======== Data extracts
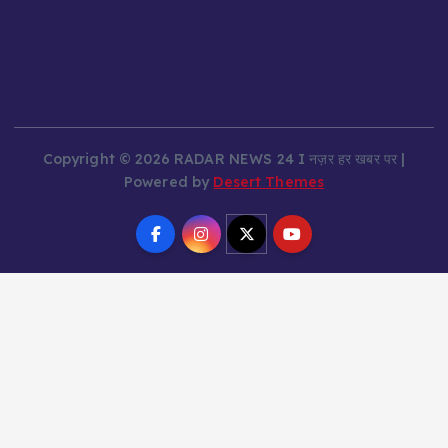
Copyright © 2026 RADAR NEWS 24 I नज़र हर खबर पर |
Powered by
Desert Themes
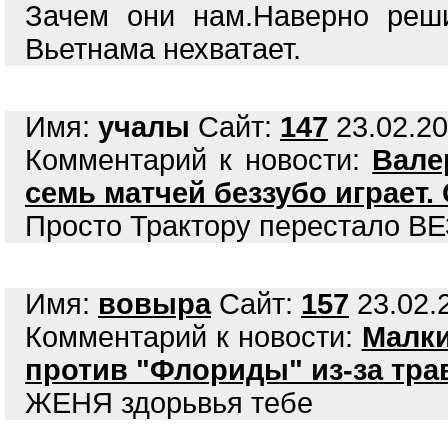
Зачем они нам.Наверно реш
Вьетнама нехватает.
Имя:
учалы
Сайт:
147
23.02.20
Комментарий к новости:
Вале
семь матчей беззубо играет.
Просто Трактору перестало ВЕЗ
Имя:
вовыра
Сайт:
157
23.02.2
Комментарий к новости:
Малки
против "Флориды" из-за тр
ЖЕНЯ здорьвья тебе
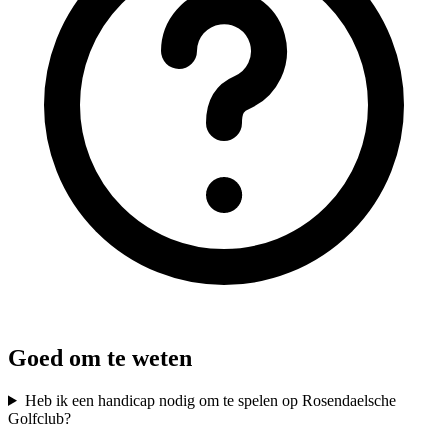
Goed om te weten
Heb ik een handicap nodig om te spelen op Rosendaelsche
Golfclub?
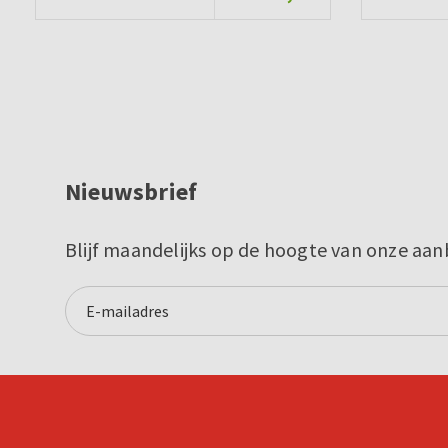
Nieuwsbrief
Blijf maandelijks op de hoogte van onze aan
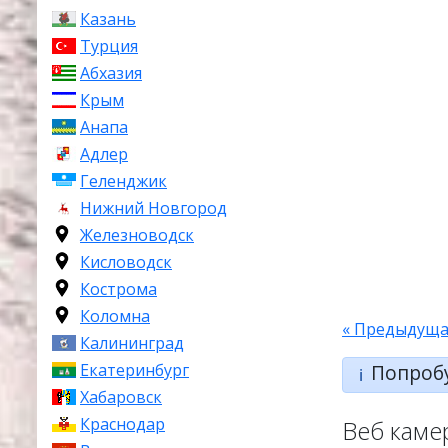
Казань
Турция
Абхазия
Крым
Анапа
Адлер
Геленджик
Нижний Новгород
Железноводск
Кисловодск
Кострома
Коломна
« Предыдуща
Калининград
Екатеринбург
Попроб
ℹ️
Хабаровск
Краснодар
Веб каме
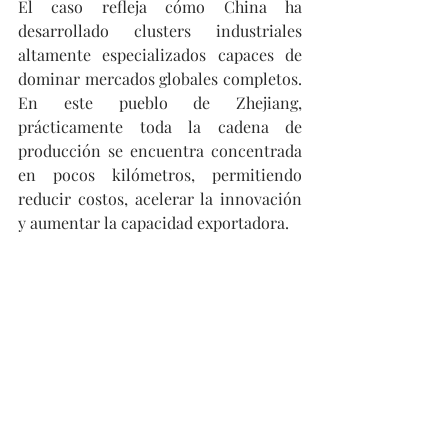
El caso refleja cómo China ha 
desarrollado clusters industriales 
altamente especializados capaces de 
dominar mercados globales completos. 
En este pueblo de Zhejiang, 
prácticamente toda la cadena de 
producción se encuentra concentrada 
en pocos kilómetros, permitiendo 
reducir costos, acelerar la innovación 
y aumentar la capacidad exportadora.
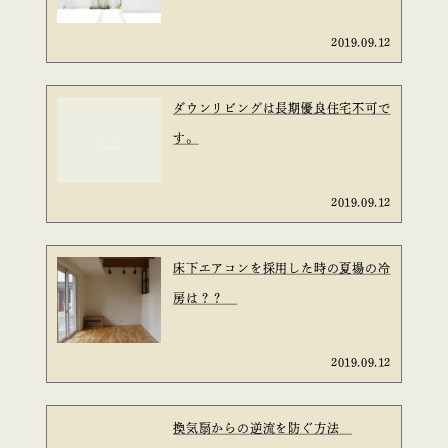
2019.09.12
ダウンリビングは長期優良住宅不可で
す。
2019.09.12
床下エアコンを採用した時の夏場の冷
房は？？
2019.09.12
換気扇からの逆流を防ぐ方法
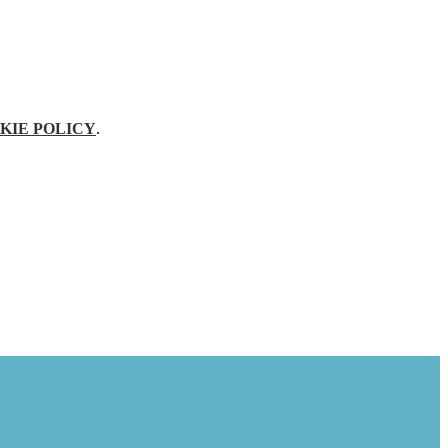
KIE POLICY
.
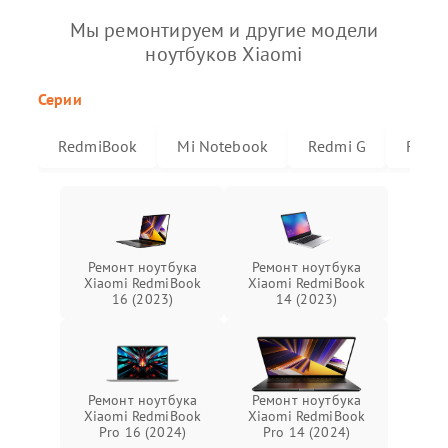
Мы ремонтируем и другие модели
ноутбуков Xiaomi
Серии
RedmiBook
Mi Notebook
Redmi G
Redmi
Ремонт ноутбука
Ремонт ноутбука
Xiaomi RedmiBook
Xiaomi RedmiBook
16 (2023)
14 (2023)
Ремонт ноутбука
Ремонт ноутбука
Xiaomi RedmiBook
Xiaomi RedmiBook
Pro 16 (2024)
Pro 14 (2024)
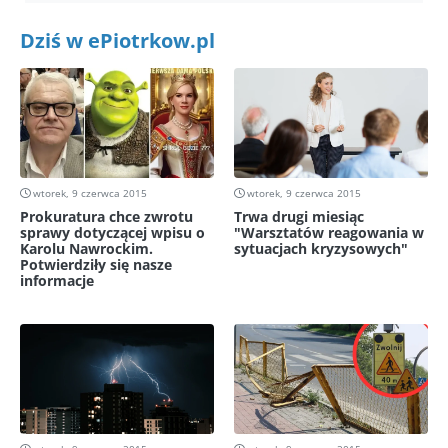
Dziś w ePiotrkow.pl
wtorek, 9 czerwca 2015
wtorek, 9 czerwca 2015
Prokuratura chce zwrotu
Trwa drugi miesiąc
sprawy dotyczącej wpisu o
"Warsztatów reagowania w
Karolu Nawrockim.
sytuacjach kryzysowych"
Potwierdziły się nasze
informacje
================
* [Work required]
Please copy out from the data above, without any picture, exactly the lines running from the one that holds "reducir costos, acelerar la innovación" through the one that holds "Pro 16 (2024)", and nothing beyond them.

* [Expected output]
reducir costos, acelerar la innovación 
y aumentar la capacidad exportadora.
2019.09.12
ダウンリビングは長期優良住宅不可で
す。
2019.09.12
床下エアコンを採用した時の夏場の冷
房は？？
2019.09.12
換気扇からの逆流を防ぐ方法
KIE POLICY
.
Мы ремонтируем и другие модели
ноутбуков Xiaomi
Серии
RedmiBook
Mi Notebook
Redmi G
Redmi
Ремонт ноутбука
Ремонт ноутбука
Xiaomi RedmiBook
Xiaomi RedmiBook
16 (2023)
14 (2023)
Ремонт ноутбука
Ремонт ноутбука
Xiaomi RedmiBook
Xiaomi RedmiBook
Pro 16 (2024)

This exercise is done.